Last week, the group had its most recent meeting at the Sardis Library to exchange views on what was once a fairly contentious issue. The society, started in 2009 as part of the larger movement to repurpose existing inter-urban lines in the Fraser Valley for passenger rail, has fallen into routine as the issue lost visibility.
While their attendance has dipped from several hundred to a handful, their cause isn’t a lost one. In attendance at the March 24 meeting was city councillor Sam Waddington, who said that, in 2016, a light-rail solution has renewed viability.
Part of this is due to the success of the Fraser Valley Express (FVX), which celebrates its first birthday on April 6. BC Transit reports the FVX, which makes stops in Chilliwack, Abbotsford and Langley, drew four times its expected ridership in its first year.
“The FVX is going to be a model for anything in the future,” Waddington told a roomful of long-time Rail for the Valley supporters. “I have no doubt there’s going to be light-rail, the question is, is it going to be 60 years from now?”
According to Waddington, BC Transit is looking for success and ridership from bus routes servicing the same locales as a proposed inter-urban line before it is willing to consider investing in anything beyond buses, and the threshold of riders per day necessary to bring the province to the table hasn’t been reached yet.
“This year has been the biggest push towards this since the rail line closed, because we’ve shown a bus doing basically the same thing has been successful,” Waddington said.
“To give you an idea of the political climate, when Fraser Valley Express was launched there was a lot of talk, why don’t we just do light rail? It was a risk mitigation decision, [in case] the buses didn’t work out.”

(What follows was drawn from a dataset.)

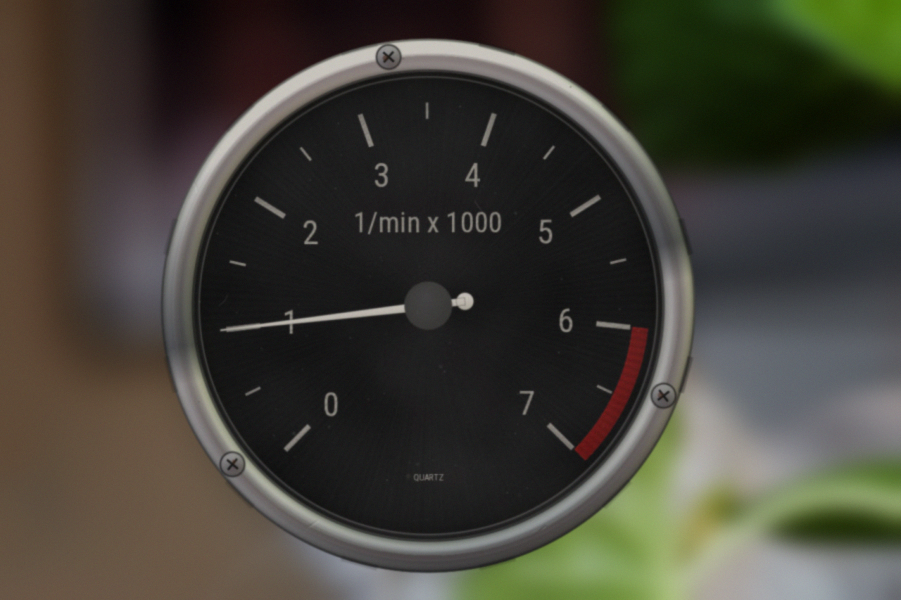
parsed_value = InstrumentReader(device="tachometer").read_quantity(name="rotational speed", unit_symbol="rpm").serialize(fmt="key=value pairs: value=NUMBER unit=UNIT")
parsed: value=1000 unit=rpm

The idea that buses may be the way towards getting the province on board with passenger rail is a bit of a twist of fate for the Rail for the Valley camp who, at the height of their popularity, had their idea essentially vetoed in 2011 by the Fraser Valley Transit Study (FVTS), a much called for analysis of transit options from the Ministry of Transportation that framed additional bus service as the only option they were willing to support.
Rail for the Valley’s proposal hasn’t changed substantially. Their suggestion is that the already existing inter-urban line between Chilliwack and Surrey, to which the province owns the right of way, could be upgraded to accommodate passenger rail.

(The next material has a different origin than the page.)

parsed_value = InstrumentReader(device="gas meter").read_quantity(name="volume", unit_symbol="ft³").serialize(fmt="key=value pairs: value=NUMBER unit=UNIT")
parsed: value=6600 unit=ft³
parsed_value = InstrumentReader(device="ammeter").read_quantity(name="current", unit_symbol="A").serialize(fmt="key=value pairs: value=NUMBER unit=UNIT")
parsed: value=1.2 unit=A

Graham Dalton, one of the founding members of Rail for the Valley, was enthusiastic about Waddington’s input.
“It was a tremendous insight to see him. Everything he said was wonderful, it was like, wow, we have a chance here.”
It’s Dalton who has continued to organize meetings through all five years since the FVTS was released.

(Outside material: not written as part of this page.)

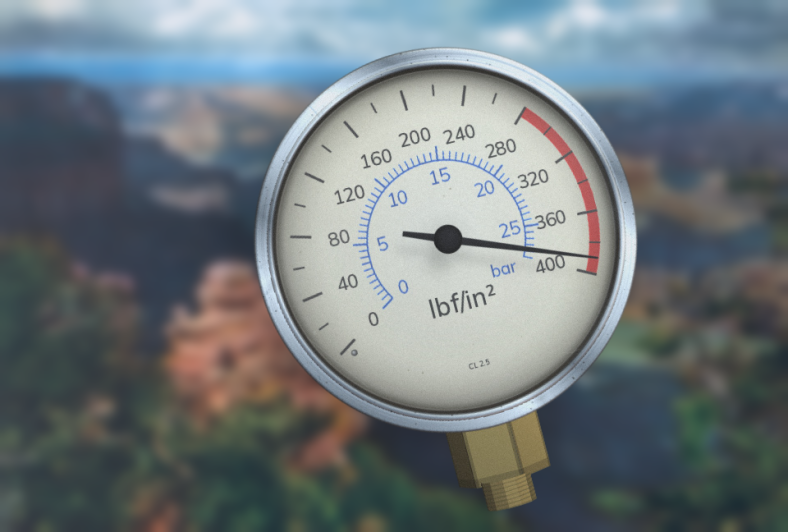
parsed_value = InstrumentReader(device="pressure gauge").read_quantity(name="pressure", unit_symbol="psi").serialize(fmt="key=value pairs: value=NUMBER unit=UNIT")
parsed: value=390 unit=psi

“It was about statistics. My statistics say I’m right, your statistics say you’re right, and that’s what happened. There were two sets of studies, and one study said it definitely isn’t feasible, the ridership isn’t there, and the other said, look, it’s a gem it’s going to work forever,” says Dalton, referring to the FVTS and to the Leewood study, an independent paper from a British consultant.
While Dalton drew small crowds with flier campaigns on his own, the idea really took off when John Buker, a professor at University of the Fraser Valley, took up the cause. With expertise on specifics like construction costs and with initiatives like a Rail for the Valley blog, launched in 2008, Buker got people engaged.
During the peak of Rail for the Valley’s popularity, in 2009, banners and demonstrators lined every overpass on Highway 1 between Chilliwack and Abbotsford, where weather conditions and traffic accidents often cause long delays for commuters.
Compared to Buker, Dalton describes his vision for the valley in less than scientific terms.
“The rail has to be in communities, where you can walk to it or ride a bike to it or take a bus to it,” he said. “If you look at the line that’s existing there today, all that’s there. It’s not a straight line, but it goes to every place in the valley except Aldergrove, it’s the only one it doesn’t go to.
“What we’re going through is a revival now, now we have more objectives we can look at. There is hope, there’s always hope, otherwise I would have given up long ago.”